Because the Python floating-point literal 0.05 represents a number very slightly larger than the mathematical value 0.05.
>>> '%.60f' % 0.05
'0.050000000000000002775557561562891351059079170227050781250000'
// is floor division, meaning that the result is the largest integer n such that n times the divisor is less than or equal to the dividend. Since 20 times 0.05000000000000000277555756156289135105907917022705078125 is larger than 1, this means the correct result is 19.
As for why the Python literal 0.05 doesn't represent the number 0.05, as well as many other things about floating point, see What Every Computer Scientist Should Know About Floating-Point Arithmetic
0.05 is not exactly representable in floating point. "%0.20f" % 0.05 shows that 0.05 is stored as a value very slightly greater than the exact value:
>>> print "%0.20f" % 0.05
0.05000000000000000278
On the other hand 1/0.05 does appear to be exactly 20:
>>> print "%0.20f" % (1/0.05)
20.00000000000000000000
However all floating point values are rounded to double when stored but calculations are done to a higher precision. In this case it seems the floor operation performed by 1//0.05 is done at full internal precision hence it is rounded down.
As the previous answerers have correctly pointed out, the fraction 0.05 = 1/20 cannot be exactly represented with a finite number of base-two digits. It works out to the repeating fraction 0.0000 1100 1100 1100... (much like 1/3 = 0.333... in familiar base-ten).
But this is not quite a complete answer to your question, because there's another bit of weirdness going on here:
>>> 1 / 0.05
20.0
>>> 1 // 0.05
19.0
Using the “true division” operator / happens to give the expected answer 20.0. You got lucky here: The rounding error in the division exactly cancels out the error in representing the value 0.05 itself.
But how come 1 // 0.05 returns 19? Isn't a // b supposed to be the same as math.floor(a /b)? Why the inconsistency between / and //?
Note that the divmod function is consistent with the // operator:
>>> divmod(1, 0.05)
(19.0, 0.04999999999999995)
This behavior can be explained by performing computing the floating-point division with exact rational arithmetic. When you write the literal 0.05 in Python (on an IEEE 754-compliant platform), the actual value represented is 3602879701896397 / 72057594037927936 = 0.05000000000000000277555756156289135105907917022705078125. This value happens to be slightly more than the intended 0.05, which means that its reciprocal will be slightly less.
To be precise, 72057594037927936 / 3602879701896397 = 19.999999999999998889776975374843521206126552300723564152465244707437044687...
So, // and divmod see an integer quotient of 19. The remainder works out to 0.04999999999999994726440633030506432987749576568603515625, which is rounded for display as 0.04999999999999995. So, the divmod answer above is in fact good to 53-bit accuracy, given the original incorrect value of 0.05.
But what about /? Well, the true quotient 72057594037927936 / 3602879701896397 isn't representable as a float, so it must be rounded, either down to 20-2**-48 (an error of about 2.44e-15) or up to 20.0 (an error of about 1.11e-15). And Python correctly picks the more accurate choice, 20.0.

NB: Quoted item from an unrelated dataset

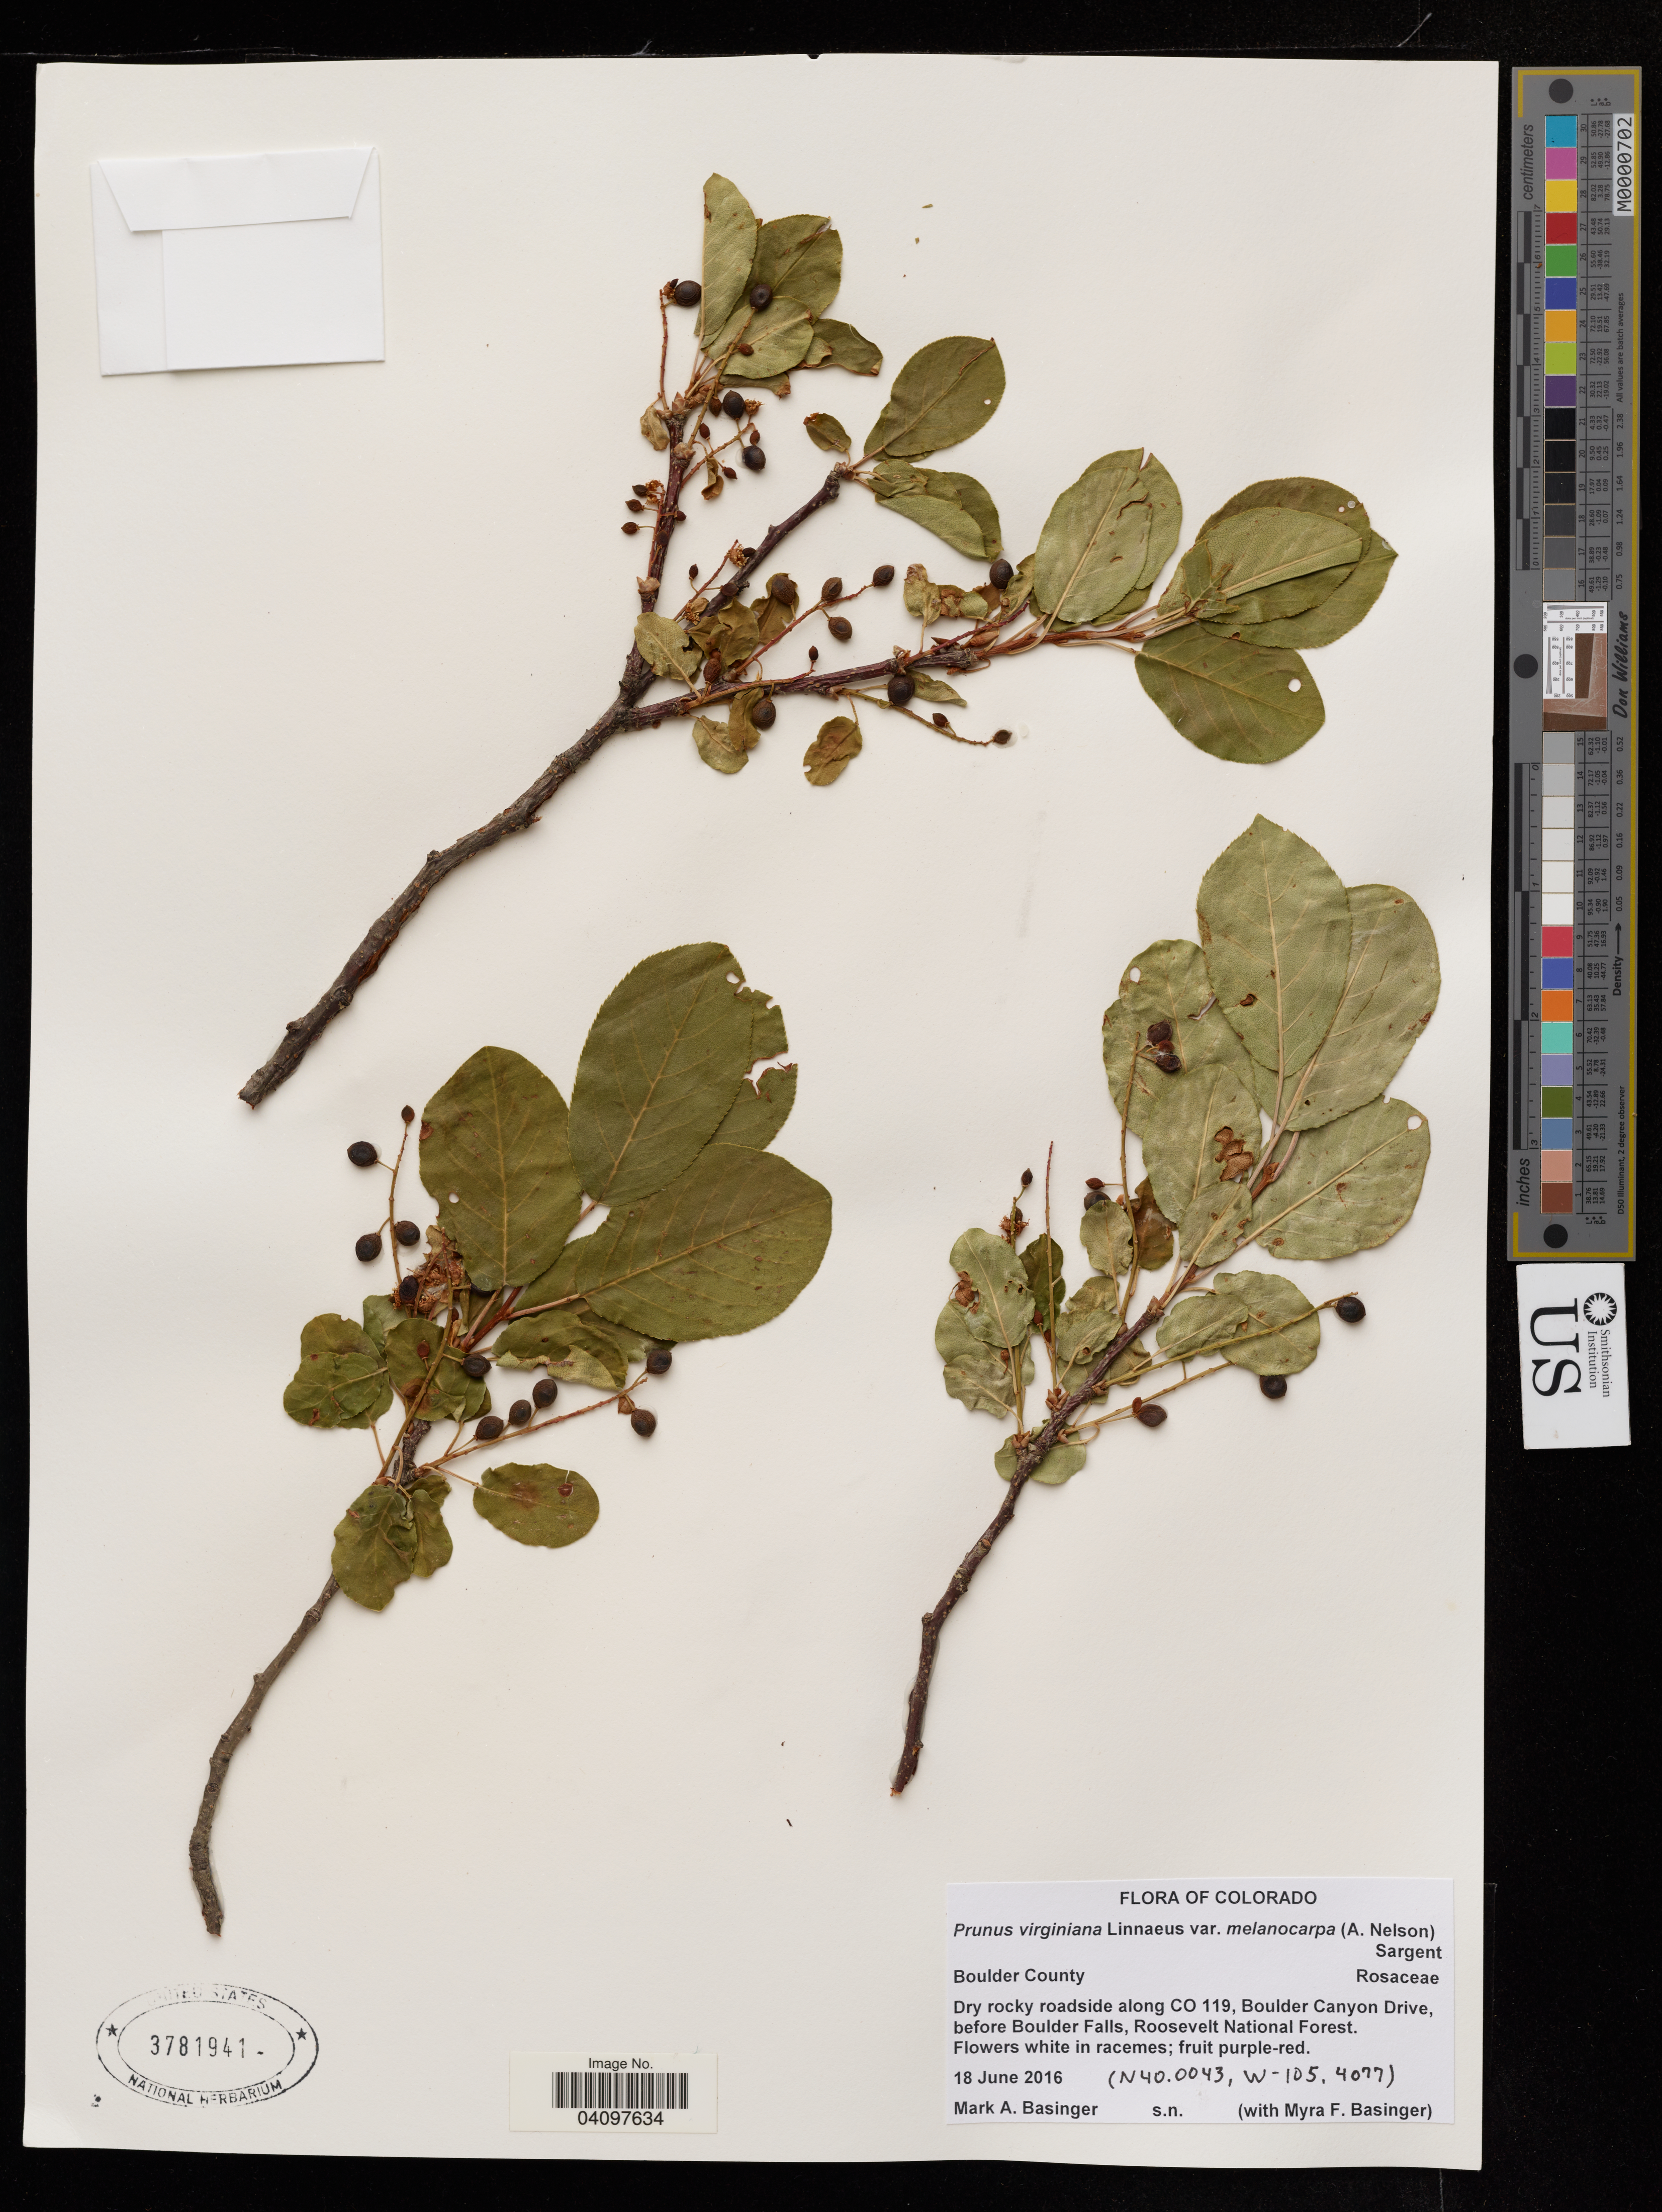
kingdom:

So, it seems that Python's floating-point division is internally done with high enough precision to know that 1 / 0.05 (that's the float literal 0.05, not the exact decimal fraction 0.05), is actually less than 20, but the float type in itself is incapable of representing the difference.
At this point you may be thinking “So what? I don't care that Python is giving a correct reciprocal to an incorrect value. I want to know how to get the correct value in the first place.” And the answer to that is either:
decimal.Decimal('0.05') (and don't forget the quotes!)
fractions.Fraction('0.05') (Of course, you may also use the numerator-denominator arguments as Fraction(1, 20), which is useful if you need to deal with non-decimal fractions like 1/3.)